British troops found a scene where their wounded and the medical orderlies were massacred by Japanese, being horribly mutilated. After, Japanese were seldom taken alive.
Brigadier John Masters, DSO, etc. moved to the USA after the war and became a famous author. His basic regiment was the 4th Gurkha Rifles.
He wrote in his autobiography that after seeing various Jap atrocities, he had no more regard for them than if he was stepping on roaches.
He cited the case of a young Lt. who reported his casualties to HQ in India.
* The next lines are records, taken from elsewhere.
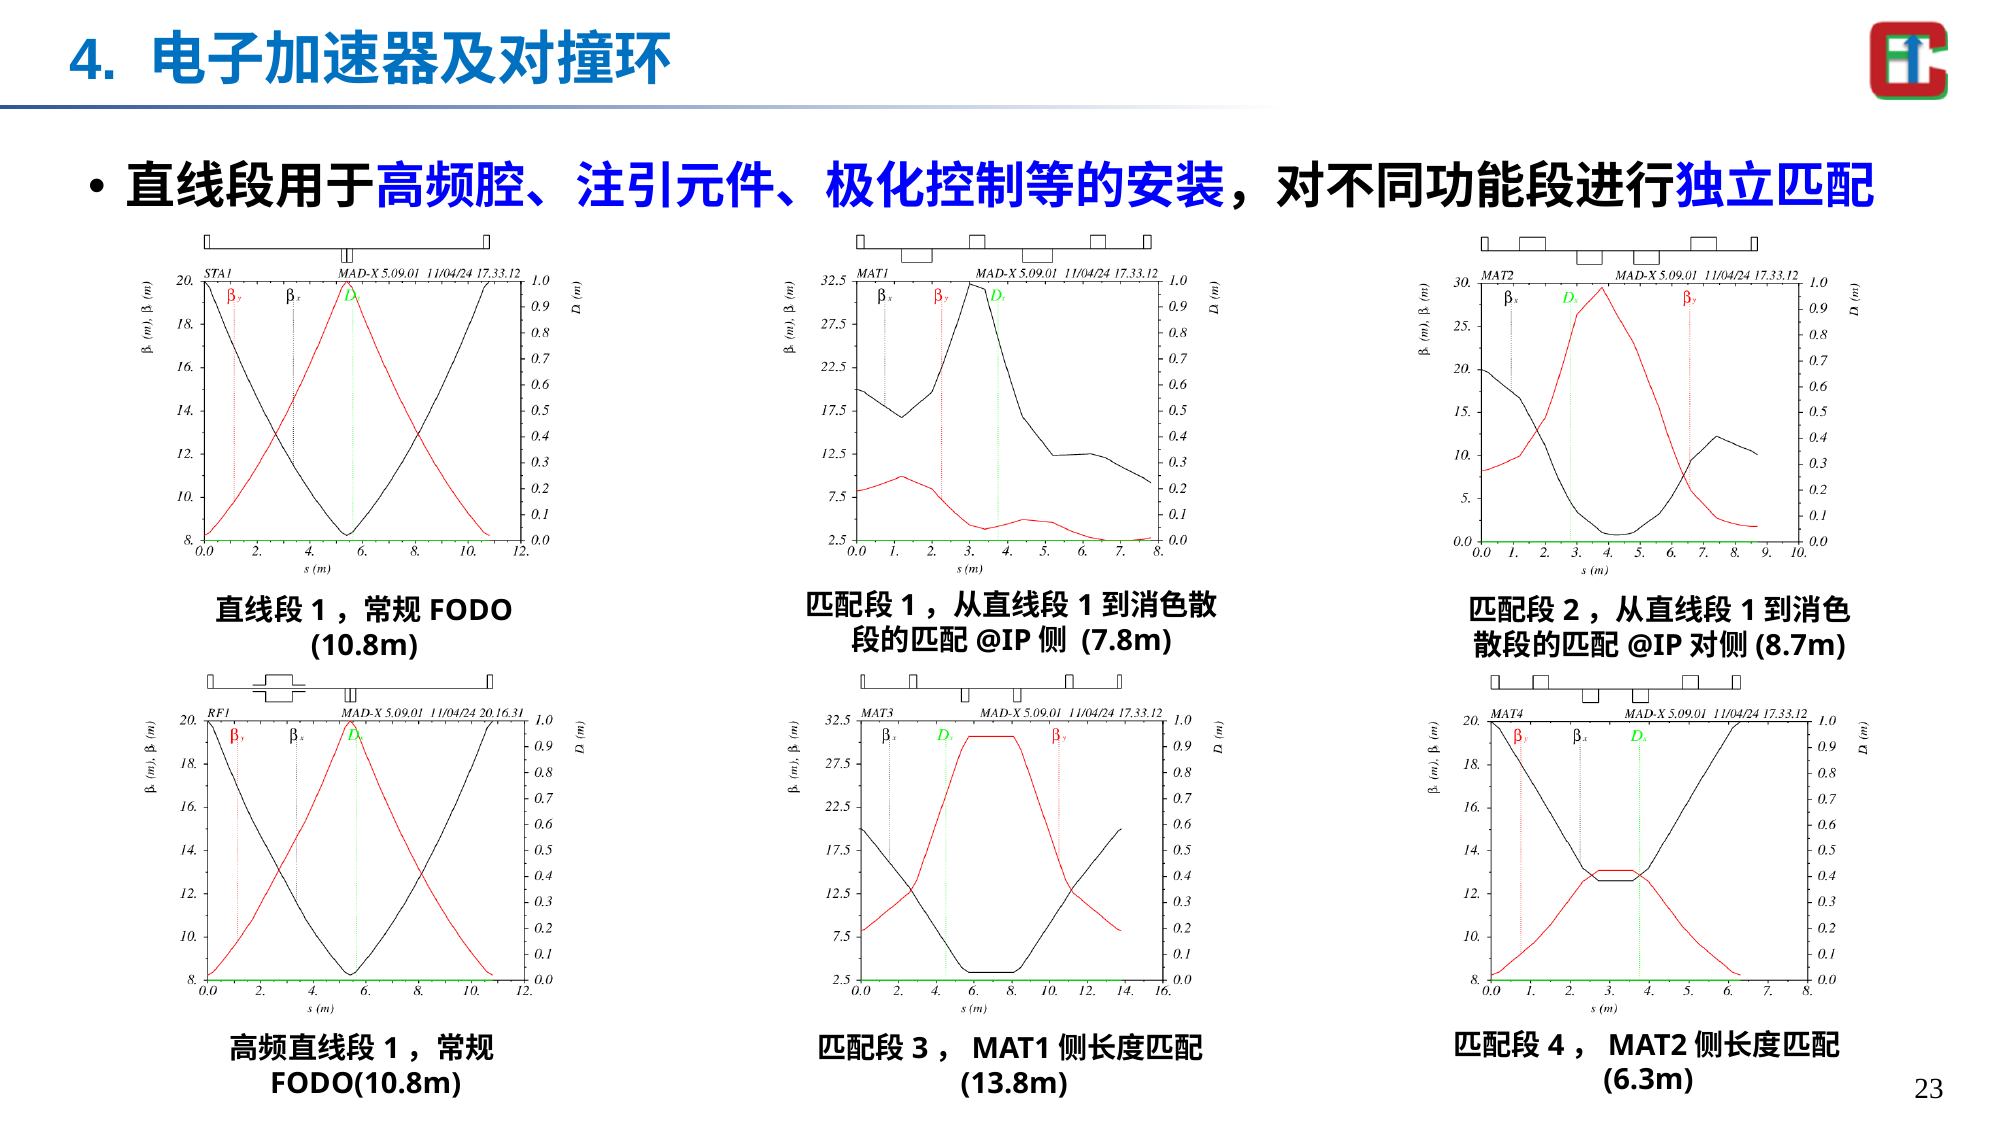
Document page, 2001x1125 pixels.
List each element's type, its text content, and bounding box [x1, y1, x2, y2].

text_box 匹配段1，从直线段1到消色散段的匹配@IP侧 (7.8m) [789, 578, 1234, 664]
picture [112, 224, 590, 579]
picture [1396, 663, 1874, 1018]
text_box 高频直线段1，常规FODO(10.8m) [159, 1021, 572, 1107]
list 直线段用于高频腔、注引元件、极化控制等的安装，对不同功能段进行独立匹配 [73, 153, 1909, 244]
slide_number 23 [1508, 1067, 1959, 1108]
picture [754, 663, 1232, 1018]
text_box 匹配段4，MAT2侧长度匹配(6.3m) [1438, 1018, 1859, 1104]
text_box 匹配段3，MAT1侧长度匹配(13.8m) [789, 1021, 1239, 1107]
text_box 匹配段2，从直线段1到消色散段的匹配@IP对侧(8.7m) [1446, 583, 1874, 663]
picture [751, 224, 1229, 579]
picture [1869, 20, 1948, 100]
title 4. 电子加速器及对撞环 [54, 4, 1509, 117]
text_box 直线段1，常规FODO (10.8m) [158, 583, 571, 663]
picture [112, 663, 590, 1018]
picture [1389, 224, 1868, 579]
He mentioned some men "Captured, presumed killed."
Told by a superior officer that there was no such category, he replied, "Sir, we are fighting the Japanese."
If I remember right, and if we are both referring to the same incident, the Japanese removed body parts and consumed them, even with adequate supplies.
Another incident:
"But the most spine-chilling of all Japanese atrocities was cannibalism.
"At the village of Suaid, a Japanese medical officer periodically visited the Indian compound and selected each time the healthiest men. These men were taken away ostensibly for carrying out duties, but they never reappeared," the Melbourne correspondent of The Times, London, cabled the version of Jemadar Latif of 4/9 Jat Regiment of the Indian Army, on November 5, 1946.
Latif's charges were reinforced by Captain R U Pirzai and Subedar Dr Gurcharan Singh. "Of 300 men who went to Wewak with me, only 50 got out. Nineteen were eaten. A Jap doctor —Lieutenant Tumisa, formed a party of three or four men and would send an Indian outside the camp for something. The Japs immediately would kill him and eat the flesh from his body. The liver, muscles from the buttocks, thighs, legs, and arms would be cut off and cooked," Captain Pirzai told Australian daily The Courier-Mail in a report dated August 25, 1945.
Many other testimonials of the PoWs gave details of the cannibalism practised. These were used by the war crimes investigation commissions set up by the Allies, based on which several Japanese officers and men were tried.
The senior-most Japanese officer found guilty of cannibalism and hanged was Lieutenant General Yoshio Tachibana.
Initially, the Japanese did not accept the charges. Then in 1992, a Japanese historian named Toshiyuki Tanaka found incontrovertible evidence of Japanese atrocities, including cannibalism. In 1997, Tanaka came out with his book, Hidden Horrors: Japanese War Crimes In World War II."
Do a google search of Japanese atrocities and you'll find more (with documentation). I had a scoutmaster who survived the Bataan Death March and he would never talk about it!